HOW TO COMPLETE THIS TASK: How many of the lines below have the word "logiciel" in them? The answer is that number and nothing more.

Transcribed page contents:
--- --- ---

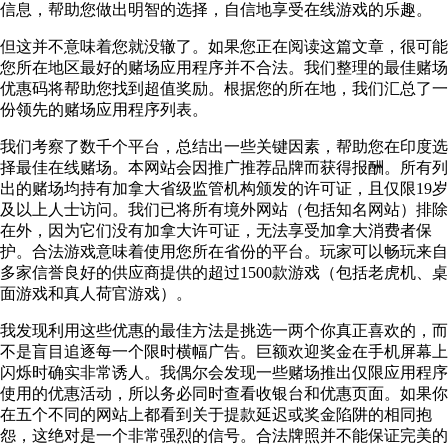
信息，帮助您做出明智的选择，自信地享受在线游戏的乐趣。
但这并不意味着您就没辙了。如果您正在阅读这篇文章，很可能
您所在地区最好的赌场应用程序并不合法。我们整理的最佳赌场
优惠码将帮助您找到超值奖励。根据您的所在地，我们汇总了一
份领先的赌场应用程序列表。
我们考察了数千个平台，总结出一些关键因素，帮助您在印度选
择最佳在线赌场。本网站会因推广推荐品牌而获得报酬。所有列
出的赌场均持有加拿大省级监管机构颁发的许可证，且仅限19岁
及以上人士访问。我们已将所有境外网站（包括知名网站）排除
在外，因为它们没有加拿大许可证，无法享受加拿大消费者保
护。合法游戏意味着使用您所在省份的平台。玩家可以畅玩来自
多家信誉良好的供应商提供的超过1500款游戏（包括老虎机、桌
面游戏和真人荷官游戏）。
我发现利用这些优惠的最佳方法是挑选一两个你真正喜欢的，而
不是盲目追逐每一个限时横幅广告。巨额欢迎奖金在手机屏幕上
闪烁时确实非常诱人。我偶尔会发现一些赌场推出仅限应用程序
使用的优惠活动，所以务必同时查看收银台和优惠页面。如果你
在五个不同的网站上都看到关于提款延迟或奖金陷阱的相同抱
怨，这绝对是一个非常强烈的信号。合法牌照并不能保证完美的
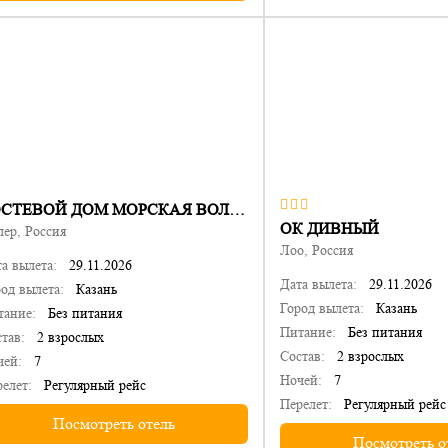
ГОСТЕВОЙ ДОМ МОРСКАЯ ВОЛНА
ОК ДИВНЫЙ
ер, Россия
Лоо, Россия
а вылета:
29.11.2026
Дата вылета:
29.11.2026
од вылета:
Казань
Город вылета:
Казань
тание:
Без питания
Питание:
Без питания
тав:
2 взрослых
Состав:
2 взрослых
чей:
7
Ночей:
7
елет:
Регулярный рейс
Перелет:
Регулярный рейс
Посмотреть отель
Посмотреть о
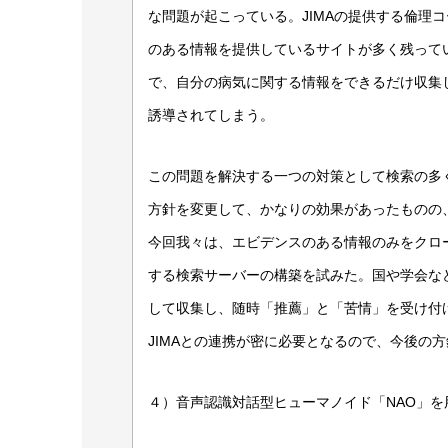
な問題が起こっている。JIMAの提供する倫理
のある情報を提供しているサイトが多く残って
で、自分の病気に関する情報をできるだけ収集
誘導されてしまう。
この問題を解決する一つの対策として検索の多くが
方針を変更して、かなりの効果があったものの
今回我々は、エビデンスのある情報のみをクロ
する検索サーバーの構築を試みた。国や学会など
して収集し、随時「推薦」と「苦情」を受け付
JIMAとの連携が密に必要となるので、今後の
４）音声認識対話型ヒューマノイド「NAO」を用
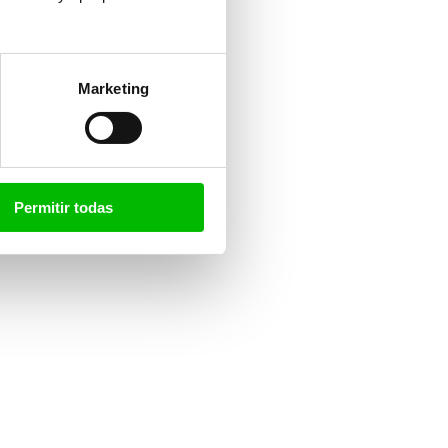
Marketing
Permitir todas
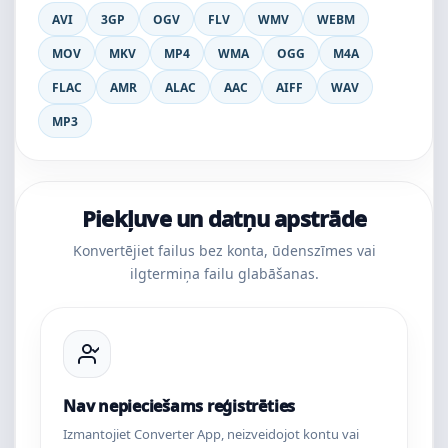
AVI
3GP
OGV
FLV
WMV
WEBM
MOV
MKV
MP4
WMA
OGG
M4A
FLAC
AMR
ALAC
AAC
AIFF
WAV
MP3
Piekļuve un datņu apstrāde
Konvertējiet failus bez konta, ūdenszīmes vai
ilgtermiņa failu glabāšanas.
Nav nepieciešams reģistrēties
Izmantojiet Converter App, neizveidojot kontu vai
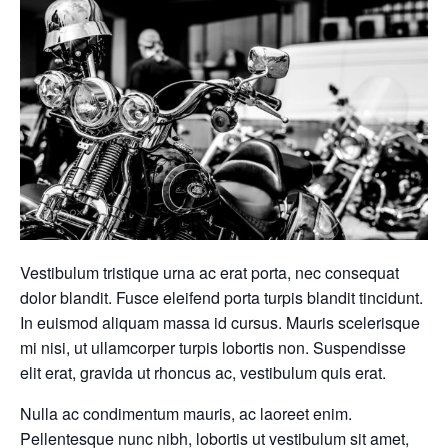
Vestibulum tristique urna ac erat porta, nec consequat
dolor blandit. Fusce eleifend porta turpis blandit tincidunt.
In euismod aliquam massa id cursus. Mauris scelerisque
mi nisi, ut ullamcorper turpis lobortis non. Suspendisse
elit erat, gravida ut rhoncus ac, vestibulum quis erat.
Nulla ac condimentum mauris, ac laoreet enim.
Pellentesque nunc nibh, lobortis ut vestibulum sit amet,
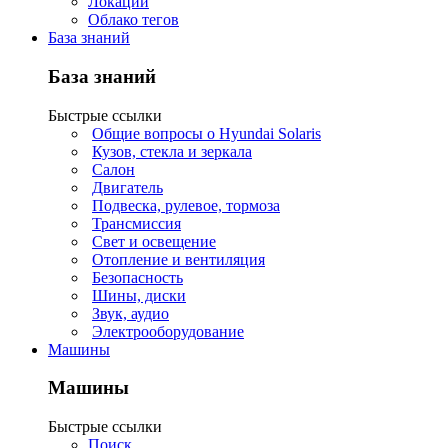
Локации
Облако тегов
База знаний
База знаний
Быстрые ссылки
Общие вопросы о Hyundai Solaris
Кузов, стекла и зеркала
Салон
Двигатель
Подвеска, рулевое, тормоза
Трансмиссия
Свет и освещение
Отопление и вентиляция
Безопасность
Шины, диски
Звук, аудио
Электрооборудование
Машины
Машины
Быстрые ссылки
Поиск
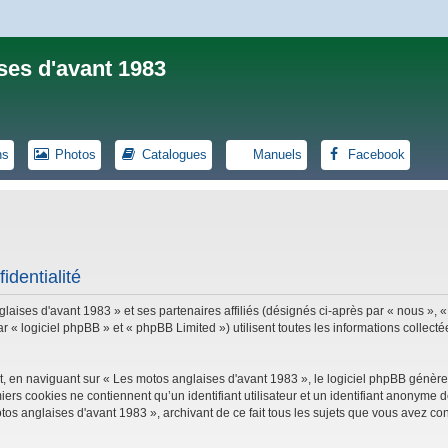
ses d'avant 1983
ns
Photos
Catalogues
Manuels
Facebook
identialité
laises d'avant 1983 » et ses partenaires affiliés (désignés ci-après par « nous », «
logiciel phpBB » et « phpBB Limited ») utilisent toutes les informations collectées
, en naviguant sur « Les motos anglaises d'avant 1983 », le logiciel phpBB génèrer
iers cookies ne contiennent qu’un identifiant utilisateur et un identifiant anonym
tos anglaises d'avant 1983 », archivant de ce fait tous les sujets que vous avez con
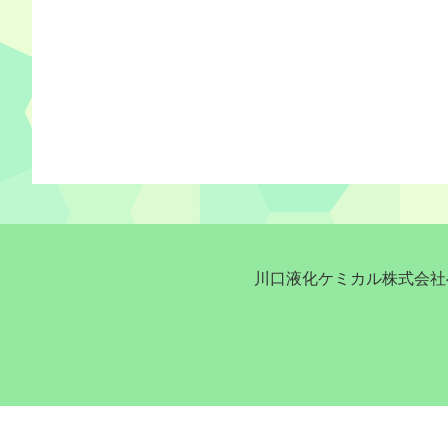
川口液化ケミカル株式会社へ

--- --- ---

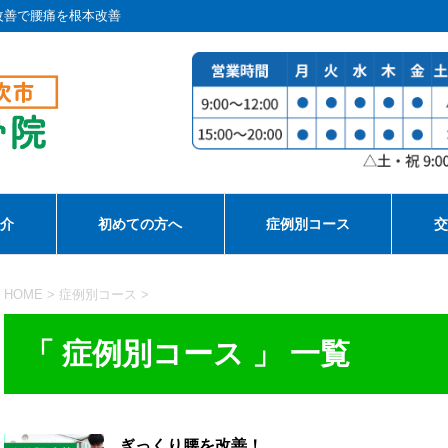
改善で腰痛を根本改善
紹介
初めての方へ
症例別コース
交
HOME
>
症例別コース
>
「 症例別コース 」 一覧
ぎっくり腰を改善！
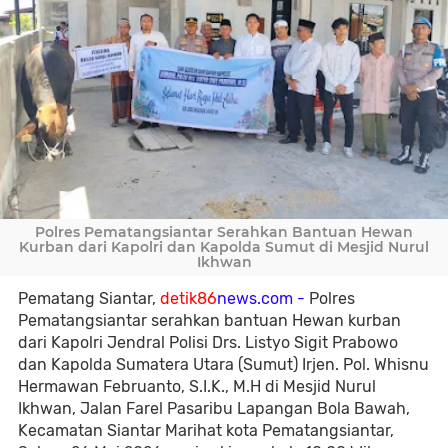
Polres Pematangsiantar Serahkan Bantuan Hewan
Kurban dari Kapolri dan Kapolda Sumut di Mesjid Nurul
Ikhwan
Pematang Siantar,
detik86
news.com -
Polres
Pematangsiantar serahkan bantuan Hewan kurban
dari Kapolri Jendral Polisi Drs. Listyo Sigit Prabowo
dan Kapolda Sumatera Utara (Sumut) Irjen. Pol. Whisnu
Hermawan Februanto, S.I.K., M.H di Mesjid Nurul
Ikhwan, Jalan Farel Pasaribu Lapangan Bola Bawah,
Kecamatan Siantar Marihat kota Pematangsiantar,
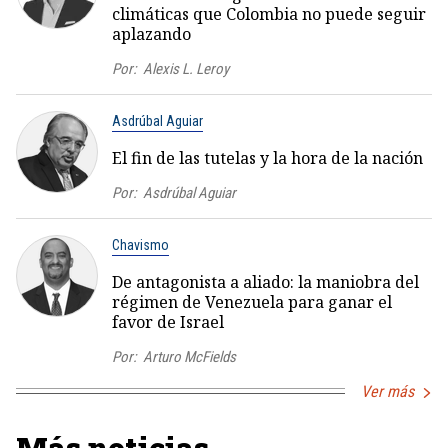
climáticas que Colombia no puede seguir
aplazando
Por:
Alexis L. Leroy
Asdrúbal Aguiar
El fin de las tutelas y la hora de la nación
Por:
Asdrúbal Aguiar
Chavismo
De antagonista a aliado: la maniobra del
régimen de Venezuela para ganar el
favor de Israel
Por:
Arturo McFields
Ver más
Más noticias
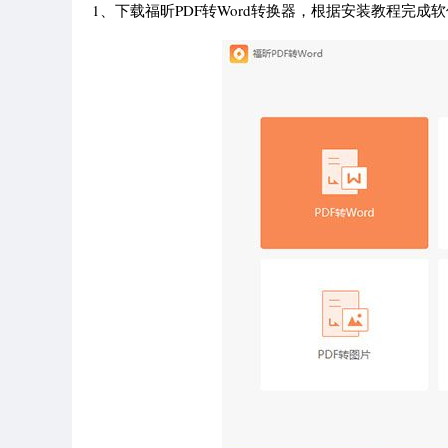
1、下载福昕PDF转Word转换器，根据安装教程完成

--- --- ---

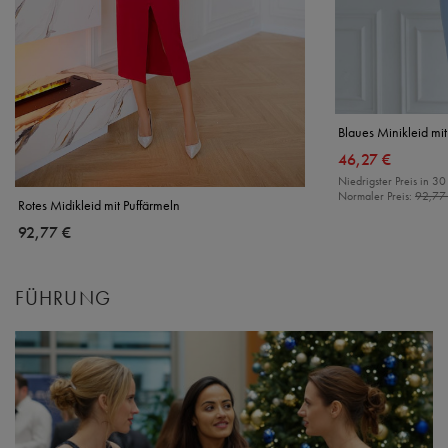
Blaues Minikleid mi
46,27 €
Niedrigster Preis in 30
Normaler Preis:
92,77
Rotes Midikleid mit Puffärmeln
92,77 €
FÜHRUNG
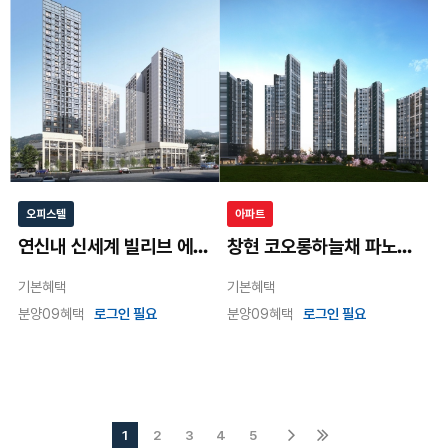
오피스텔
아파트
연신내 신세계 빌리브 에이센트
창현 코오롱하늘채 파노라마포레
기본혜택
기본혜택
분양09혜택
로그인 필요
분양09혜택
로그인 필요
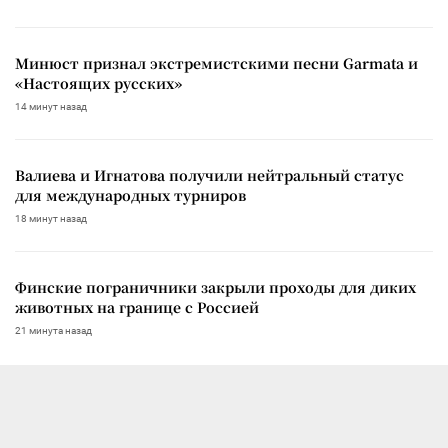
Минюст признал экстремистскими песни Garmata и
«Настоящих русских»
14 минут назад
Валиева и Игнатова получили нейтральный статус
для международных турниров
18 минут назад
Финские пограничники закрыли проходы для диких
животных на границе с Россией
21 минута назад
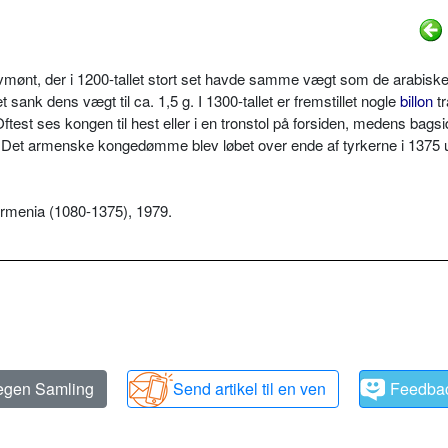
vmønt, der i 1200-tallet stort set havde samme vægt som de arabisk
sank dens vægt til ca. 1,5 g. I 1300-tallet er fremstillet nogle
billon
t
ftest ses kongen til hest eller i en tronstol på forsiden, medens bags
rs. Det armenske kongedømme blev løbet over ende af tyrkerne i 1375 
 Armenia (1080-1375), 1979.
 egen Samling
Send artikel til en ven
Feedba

--- --- ---

RESPONSE BELOW: 2